Abranda os costumes” [2]. Eis uma outra formulação para
experiência e expressão musical. Pensamento encerra a expressão que há no
interior de cada um e os costumes a exterioridade deles. O que pensamos
costumeiramente se manifesta inevitavelmente em alguma música por aí.
Segunda impressão:
música é jogo entre silêncio e ruído.
O que difere o ruído do som? Apenas uma
coisa, sua organização. O som é um ruído organizado, mas ainda assim ruído.
Quem organiza? O silêncio. Pela alternância ruído-silêncio consegue-se o som e
depois deste a música. Acho que me apressei nessa parte, mas considere-a como
pressuposto para a exposição adiante.
Que o ruído é propedêutico da música isso
pode ser aceito sem problemas, mas isso só pode acontecer se for considerado o
jogo que ele faz com o silêncio. As regras desse jogo funcionam de modo
simples: o ruído-som preenche o silêncio, pois este “é um recipiente dentro do
qual é colocado um evento musical” [3]. Conquanto, o silêncio
fornece sentido, ritmo e ordem aos ruídos, tornados sons, reunidos em melodia.
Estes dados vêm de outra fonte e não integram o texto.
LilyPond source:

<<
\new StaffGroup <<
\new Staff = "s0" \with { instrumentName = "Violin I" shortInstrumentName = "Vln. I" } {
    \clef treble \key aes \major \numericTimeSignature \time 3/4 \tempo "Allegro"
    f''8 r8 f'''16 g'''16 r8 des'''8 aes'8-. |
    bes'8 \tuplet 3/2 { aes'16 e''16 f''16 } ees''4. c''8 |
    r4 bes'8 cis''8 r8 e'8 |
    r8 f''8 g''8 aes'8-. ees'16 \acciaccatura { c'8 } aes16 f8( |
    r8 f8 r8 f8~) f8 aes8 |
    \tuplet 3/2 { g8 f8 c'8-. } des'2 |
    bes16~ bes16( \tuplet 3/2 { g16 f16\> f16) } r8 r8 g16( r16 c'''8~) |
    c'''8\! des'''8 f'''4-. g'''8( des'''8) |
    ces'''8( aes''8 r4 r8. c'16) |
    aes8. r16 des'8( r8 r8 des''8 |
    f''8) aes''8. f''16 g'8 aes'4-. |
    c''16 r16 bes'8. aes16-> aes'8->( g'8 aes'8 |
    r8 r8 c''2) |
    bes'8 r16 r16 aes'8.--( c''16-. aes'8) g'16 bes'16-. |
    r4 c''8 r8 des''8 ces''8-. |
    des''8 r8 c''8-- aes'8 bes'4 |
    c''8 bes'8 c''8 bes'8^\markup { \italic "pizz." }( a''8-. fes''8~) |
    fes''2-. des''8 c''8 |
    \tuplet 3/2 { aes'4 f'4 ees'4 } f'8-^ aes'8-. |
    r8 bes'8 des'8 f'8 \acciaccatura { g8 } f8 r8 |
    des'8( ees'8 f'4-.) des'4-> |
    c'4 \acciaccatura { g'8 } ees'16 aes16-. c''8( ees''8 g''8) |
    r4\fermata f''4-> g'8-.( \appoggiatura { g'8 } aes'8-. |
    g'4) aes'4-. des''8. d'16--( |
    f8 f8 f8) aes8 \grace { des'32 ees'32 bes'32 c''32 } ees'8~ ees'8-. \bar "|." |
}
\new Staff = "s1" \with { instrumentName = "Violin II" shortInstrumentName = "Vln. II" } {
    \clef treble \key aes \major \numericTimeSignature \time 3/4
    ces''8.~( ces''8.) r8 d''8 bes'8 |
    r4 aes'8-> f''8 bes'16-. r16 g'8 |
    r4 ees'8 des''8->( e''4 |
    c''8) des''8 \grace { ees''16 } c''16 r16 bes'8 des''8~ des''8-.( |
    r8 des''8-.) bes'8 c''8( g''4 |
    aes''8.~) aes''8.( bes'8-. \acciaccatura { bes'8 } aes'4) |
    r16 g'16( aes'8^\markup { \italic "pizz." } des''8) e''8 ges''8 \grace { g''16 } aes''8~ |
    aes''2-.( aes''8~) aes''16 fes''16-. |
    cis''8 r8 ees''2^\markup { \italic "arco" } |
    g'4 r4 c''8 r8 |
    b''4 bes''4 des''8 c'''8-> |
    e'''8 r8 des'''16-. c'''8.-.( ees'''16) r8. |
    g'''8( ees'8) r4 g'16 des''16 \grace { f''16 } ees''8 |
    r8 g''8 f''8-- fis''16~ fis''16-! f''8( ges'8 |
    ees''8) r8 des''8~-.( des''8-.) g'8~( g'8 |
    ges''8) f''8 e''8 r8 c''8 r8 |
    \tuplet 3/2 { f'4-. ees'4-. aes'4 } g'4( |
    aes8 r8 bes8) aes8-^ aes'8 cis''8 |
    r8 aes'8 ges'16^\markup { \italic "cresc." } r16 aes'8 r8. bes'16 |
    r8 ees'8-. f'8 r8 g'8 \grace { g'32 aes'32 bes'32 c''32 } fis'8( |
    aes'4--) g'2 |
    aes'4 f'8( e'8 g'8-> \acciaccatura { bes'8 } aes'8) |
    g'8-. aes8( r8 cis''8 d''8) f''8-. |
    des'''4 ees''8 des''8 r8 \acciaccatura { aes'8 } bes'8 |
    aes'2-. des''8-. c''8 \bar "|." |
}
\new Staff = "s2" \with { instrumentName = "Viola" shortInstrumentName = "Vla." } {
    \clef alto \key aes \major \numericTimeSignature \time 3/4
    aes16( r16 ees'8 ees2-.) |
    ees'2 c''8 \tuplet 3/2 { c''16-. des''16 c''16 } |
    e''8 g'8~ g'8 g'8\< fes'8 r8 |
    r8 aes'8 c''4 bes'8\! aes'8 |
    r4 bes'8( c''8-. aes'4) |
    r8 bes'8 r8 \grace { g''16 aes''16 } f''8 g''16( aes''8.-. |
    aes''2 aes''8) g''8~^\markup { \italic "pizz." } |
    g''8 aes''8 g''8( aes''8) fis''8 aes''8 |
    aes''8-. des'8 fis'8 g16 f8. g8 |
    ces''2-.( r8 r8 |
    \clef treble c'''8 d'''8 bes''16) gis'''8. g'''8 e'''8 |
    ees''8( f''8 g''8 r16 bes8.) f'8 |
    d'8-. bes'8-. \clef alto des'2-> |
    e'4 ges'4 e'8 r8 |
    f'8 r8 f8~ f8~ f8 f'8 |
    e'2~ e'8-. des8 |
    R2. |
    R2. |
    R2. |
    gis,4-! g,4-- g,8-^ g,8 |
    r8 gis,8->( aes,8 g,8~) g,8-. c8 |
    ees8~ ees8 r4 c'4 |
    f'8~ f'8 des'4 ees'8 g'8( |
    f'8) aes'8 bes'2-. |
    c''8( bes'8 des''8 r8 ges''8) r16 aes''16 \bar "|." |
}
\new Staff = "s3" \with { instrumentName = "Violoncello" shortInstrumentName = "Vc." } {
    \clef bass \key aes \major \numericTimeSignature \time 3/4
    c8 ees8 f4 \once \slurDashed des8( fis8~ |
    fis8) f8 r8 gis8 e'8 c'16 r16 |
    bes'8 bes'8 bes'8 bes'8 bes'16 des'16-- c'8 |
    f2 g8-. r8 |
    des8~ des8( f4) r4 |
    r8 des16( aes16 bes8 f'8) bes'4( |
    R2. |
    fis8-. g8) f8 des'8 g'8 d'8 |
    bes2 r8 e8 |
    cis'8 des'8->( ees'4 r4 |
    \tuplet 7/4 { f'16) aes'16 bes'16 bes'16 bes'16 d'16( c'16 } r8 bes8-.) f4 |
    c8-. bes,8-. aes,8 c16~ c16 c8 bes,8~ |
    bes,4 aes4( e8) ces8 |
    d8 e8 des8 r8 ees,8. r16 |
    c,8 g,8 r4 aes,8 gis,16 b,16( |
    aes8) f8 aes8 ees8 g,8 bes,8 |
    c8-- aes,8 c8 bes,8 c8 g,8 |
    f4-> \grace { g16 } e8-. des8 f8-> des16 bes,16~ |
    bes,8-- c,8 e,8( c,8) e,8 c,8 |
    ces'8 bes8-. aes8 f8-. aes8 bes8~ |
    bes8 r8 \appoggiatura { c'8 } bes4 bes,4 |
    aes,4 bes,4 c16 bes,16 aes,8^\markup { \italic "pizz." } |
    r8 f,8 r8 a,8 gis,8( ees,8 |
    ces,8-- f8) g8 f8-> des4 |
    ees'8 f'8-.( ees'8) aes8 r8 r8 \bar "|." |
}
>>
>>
Sem essa jogatina a música teria dificuldade em se formar.
Terceira impressão: música: alma e espírito. quietude e inquietude
A meu ver, no pensamento em geral, a alma
aparenta ser um elemento mais tranquilo e silencioso. Talvez isso ocorra devido
a sublimação imposta a ela, atribuindo-a categorias de imortalidade,
luminosidade, eternidade; ideias que trazem tamanha abstração que geram
inefabilidade e, portanto, silêncio. Isso difere do espírito que aparece como
algo inquieto, cheio de luta e de contrastes. Ele surge, não como elemento
silencioso, mas semelhante a ruídos, em função dos atritos da sua inquietude.
Isso se torna claro quando, popularmente, diz-se que algo feito com alma foi
alcançado com suavidade e sutileza, enquanto algo realizado com espírito denota
batalha e firmeza.
A música pode produzir diversos
sentimentos no interior do sujeito, porém, sua capacidade de quietude e
inquietude são as mais admiráveis. Um homem pode ficar com espírito perturbado
ao ouvir uma música que lhe recorda alguém, de modo semelhante ele pode ficar
tranquilo ao escutar outra que lhe faz ficar nostálgico e esperançoso. A música
seduz a alma e o espírito e põe cada um num limite, a primeira na quietude, o
segundo na inquietude. Ambos sob o mesmo feitiço e embriaguez.
Apenas lamento que, no momento, não sou
capaz de organizar melhor essas abreviadas ideias.